## [Pokazany tekst]
# # #

Zobacz wideo Ustroń lepszą wersją Zakopanego? Sprawdziliśmy to!

"Turystyczne pułapki" czyhają na turystów. Uważaj, odwiedziny mogą być stresogenne 

Zazwyczaj turyści zachęcani są do zobaczenia na własne oczy znanych punktów turystycznych i  topowych miejsc. W rzeczywistości to jednak prawdziwa pułapka i magnes, który wcale nas nie uszczęśliwi, a co najwyżej wyciągnie od nas pieniądze czy dobrą energię. Podobnych punktów nie brakuje, dzisiaj mamy jednak listę najgorszych miejsc, których szczególnie w sezonie letnim lepiej unikać jak ognia.

# # #

## [Polecenie]
Przepisz po kolei wszystkie zdania z akapitu tekstu o turystycznych pułapkach, który zaczyna się od słów „Zazwyczaj turyści”. Wpisy nie będą tu do niczego potrzebne.

## [Wymienione wpisy]
# # #

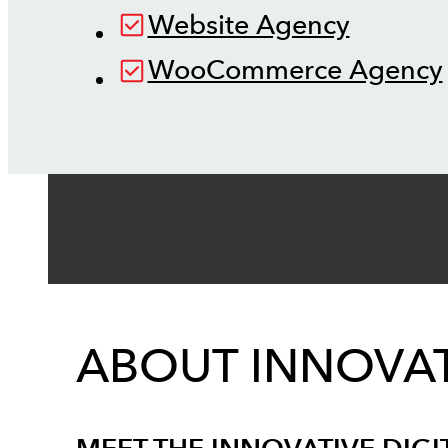
Website Agency
WooCommerce Agency
ABOUT INNOVAT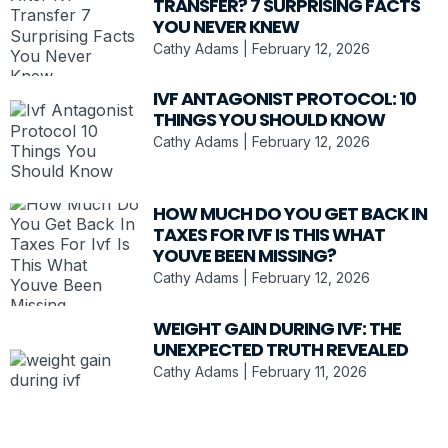
TRANSFER? 7 SURPRISING FACTS
YOU NEVER KNEW
Cathy Adams
February 12, 2026
IVF ANTAGONIST PROTOCOL: 10
THINGS YOU SHOULD KNOW
Cathy Adams
February 12, 2026
HOW MUCH DO YOU GET BACK IN
TAXES FOR IVF IS THIS WHAT
YOUVE BEEN MISSING?
Cathy Adams
February 12, 2026
WEIGHT GAIN DURING IVF: THE
UNEXPECTED TRUTH REVEALED
Cathy Adams
February 11, 2026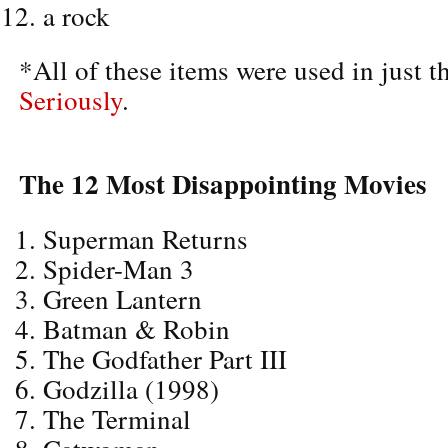
a rock
*All of these items were used in just t
Seriously
.
The 12 Most Disappointing Movies
Superman Returns
Spider-Man 3
Green Lantern
Batman & Robin
The Godfather Part III
Godzilla (1998)
The Terminal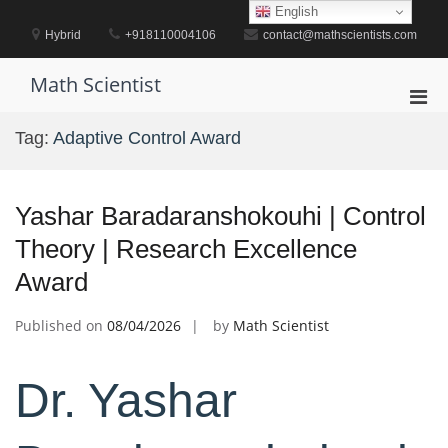
Skip
English
to
Hybrid
+918110004106
contact@mathscientists.com
content
Math Scientist
Pri
Men
Tag:
Adaptive Control Award
for
Mobi
Yashar Baradaranshokouhi | Control
Theory | Research Excellence
Award
Published on
08/04/2026
by
Math Scientist
Dr. Yashar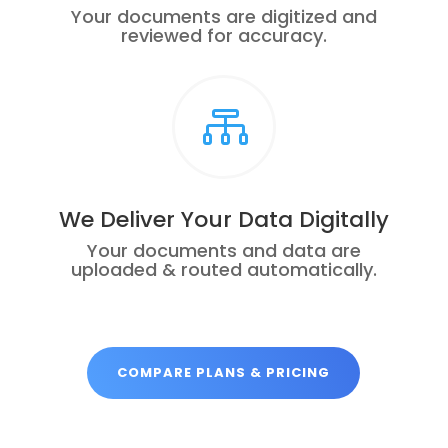
Your documents are digitized and
reviewed for accuracy.

We Deliver Your Data Digitally
Your documents and data are
uploaded & routed automatically.
COMPARE PLANS & PRICING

# # #

## [Rozwiązanie]
1. Zazwyczaj turyści zachęcani są do zobaczenia na własne oczy znanych punktów turystycznych i topowych miejsc.
2. W rzeczywistości to jednak prawdziwa pułapka i magnes, który wcale nas nie uszczęśliwi, a co najwyżej wyciągnie od nas pieniądze czy dobrą energię.
3. Podobnych punktów nie brakuje, dzisiaj mamy jednak listę najgorszych miejsc, których szczególnie w sezonie letnim lepiej unikać jak ognia.